## TASKS TO PERFORM
- a) In the reflection on Lent, according to Dietrich Bonhoeffer, at what moment does the church cease to be faithful?
- b) From the reflection on Lent, print the part that opens with the words containing "The church cannot" and closes with "and Divine reconciliation.".

## SELECTION
The church, Dietrich Bonhoeffer believed, ceases to be faithful the moment it ceases to love God with all that it does and has-and that means the moment it ceases to love its neighbors as itself. And not just the neighbors the church likes, but - as Jesus commanded us - even our enemies, who are most in need of the love of Christ.

The church cannot be true to its own calling by trying to trade its institutional unity for the reconciling love of God that knows no bounds. This Lent of 2007 the Church, like individuals, needs to go to confession, to our corporate knees; we need to repent and seek again to be faithful, to be church, to be the community of the crucified, not a community of vengeance and purity. We are the church only when we hear the Good News that God died for us. Lent reminds us, that only as we confess our own brokenness - including not just our inability to love our enemies, but our lack of desire to do so - can the church serve as an agent of Christ's grace and Divine reconciliation.

Confession requires of us the honesty to tell the truth about ourselves, that we are a community all too willing to avoid suffering and conflict and risk and pain and division. There are moments when we have a greater chance of being reconciled with Bishops Akinola, Duncan and Minns, than with the person in our parish who wants a new presiding bishop or diocesan bishop or rector or wardens or vestry or building or different music, or no children being children or parishioners that are different than what they do! Our own desert temptation is to lose sight of the fact that Christ is unbreakably yoked with us in our humanity, including our fears and shortcomings, as well as our longings for the fullness of life precisely for all those in our world with only the power of vengeance at their disposal.

Lent is a season in the shadow of the cross therefore reconciliation always comes at a cost. Yet the cross is the light that God sheds on us as Christ's church, and in God's light, the invisible cross we each have worn on our foreheads since baptism becomes visible again, the cross with which we have been marked as Christ's own, forever, as servants of the crucified, the community of the cross.

## DATASET
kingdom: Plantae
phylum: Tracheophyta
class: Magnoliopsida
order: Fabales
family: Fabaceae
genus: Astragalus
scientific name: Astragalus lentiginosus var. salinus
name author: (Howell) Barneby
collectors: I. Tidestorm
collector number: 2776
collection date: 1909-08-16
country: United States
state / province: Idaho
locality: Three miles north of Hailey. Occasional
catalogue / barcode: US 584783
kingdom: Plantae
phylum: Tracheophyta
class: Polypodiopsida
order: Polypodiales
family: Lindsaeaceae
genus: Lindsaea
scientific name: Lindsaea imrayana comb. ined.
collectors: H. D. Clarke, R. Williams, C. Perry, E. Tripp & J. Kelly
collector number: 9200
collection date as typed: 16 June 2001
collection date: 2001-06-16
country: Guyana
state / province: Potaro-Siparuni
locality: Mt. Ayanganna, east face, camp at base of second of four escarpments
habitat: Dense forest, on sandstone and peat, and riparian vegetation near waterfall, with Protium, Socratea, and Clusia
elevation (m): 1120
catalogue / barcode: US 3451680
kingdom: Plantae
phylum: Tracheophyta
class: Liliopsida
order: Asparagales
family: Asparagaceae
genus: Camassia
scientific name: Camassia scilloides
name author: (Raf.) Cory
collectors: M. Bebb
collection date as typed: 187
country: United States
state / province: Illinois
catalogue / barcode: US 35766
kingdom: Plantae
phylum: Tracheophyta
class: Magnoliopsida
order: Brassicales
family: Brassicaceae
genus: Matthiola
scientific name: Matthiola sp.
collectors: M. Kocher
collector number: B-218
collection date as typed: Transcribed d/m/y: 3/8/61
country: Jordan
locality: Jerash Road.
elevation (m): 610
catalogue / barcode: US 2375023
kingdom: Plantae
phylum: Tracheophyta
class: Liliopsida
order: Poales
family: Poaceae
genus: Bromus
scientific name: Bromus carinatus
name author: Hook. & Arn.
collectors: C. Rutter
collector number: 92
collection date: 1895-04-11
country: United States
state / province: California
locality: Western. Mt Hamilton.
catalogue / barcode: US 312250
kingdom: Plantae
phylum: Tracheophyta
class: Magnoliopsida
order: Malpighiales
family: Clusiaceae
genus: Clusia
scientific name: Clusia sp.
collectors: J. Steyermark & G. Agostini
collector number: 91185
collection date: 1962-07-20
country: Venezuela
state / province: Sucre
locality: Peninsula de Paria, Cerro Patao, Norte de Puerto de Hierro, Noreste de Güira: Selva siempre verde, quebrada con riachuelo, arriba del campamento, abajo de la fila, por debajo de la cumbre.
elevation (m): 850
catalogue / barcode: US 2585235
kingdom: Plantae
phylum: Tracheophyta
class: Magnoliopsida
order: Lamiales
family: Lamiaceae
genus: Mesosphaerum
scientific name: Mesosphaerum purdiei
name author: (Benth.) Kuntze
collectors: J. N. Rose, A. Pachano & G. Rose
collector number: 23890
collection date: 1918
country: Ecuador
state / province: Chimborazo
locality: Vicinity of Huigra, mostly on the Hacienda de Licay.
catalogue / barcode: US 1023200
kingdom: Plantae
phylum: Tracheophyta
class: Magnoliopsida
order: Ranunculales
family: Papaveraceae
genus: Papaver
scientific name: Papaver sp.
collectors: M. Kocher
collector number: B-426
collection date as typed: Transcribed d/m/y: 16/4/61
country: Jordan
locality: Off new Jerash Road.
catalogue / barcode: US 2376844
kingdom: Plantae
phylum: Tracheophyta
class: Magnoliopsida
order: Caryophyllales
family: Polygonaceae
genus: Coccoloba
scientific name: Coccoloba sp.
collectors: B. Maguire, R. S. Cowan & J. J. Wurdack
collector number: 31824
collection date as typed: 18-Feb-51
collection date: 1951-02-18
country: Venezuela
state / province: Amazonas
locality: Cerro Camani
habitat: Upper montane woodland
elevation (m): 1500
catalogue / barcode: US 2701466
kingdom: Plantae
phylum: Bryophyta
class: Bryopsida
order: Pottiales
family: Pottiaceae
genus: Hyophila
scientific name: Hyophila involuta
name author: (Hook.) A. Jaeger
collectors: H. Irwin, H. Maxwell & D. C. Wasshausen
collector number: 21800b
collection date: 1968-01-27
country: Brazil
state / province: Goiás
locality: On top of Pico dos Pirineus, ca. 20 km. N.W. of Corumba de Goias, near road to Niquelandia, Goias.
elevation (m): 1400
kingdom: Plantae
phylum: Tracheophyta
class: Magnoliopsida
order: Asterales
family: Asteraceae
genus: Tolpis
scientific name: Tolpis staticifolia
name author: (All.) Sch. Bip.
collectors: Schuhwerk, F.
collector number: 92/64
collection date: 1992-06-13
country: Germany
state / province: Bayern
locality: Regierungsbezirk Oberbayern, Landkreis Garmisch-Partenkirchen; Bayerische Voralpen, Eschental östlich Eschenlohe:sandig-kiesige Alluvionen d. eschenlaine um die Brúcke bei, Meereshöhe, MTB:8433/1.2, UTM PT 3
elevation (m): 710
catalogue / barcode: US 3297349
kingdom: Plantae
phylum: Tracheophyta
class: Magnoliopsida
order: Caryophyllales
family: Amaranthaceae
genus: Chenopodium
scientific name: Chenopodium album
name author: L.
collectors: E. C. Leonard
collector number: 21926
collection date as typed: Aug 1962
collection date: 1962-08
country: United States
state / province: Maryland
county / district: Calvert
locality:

## ANSWERS PROVIDED
- a) The moment it ceases to love God with all that it does and has, which means the moment it ceases to love its neighbors as itself.

- b)
The church cannot be true to its own calling by trying to trade its institutional unity for the reconciling love of God that knows no bounds. This Lent of 2007 the Church, like individuals, needs to go to confession, to our corporate knees; we need to repent and seek again to be faithful, to be church, to be the community of the crucified, not a community of vengeance and purity. We are the church only when we hear the Good News that God died for us. Lent reminds us, that only as we confess our own brokenness - including not just our inability to love our enemies, but our lack of desire to do so - can the church serve as an agent of Christ's grace and Divine reconciliation.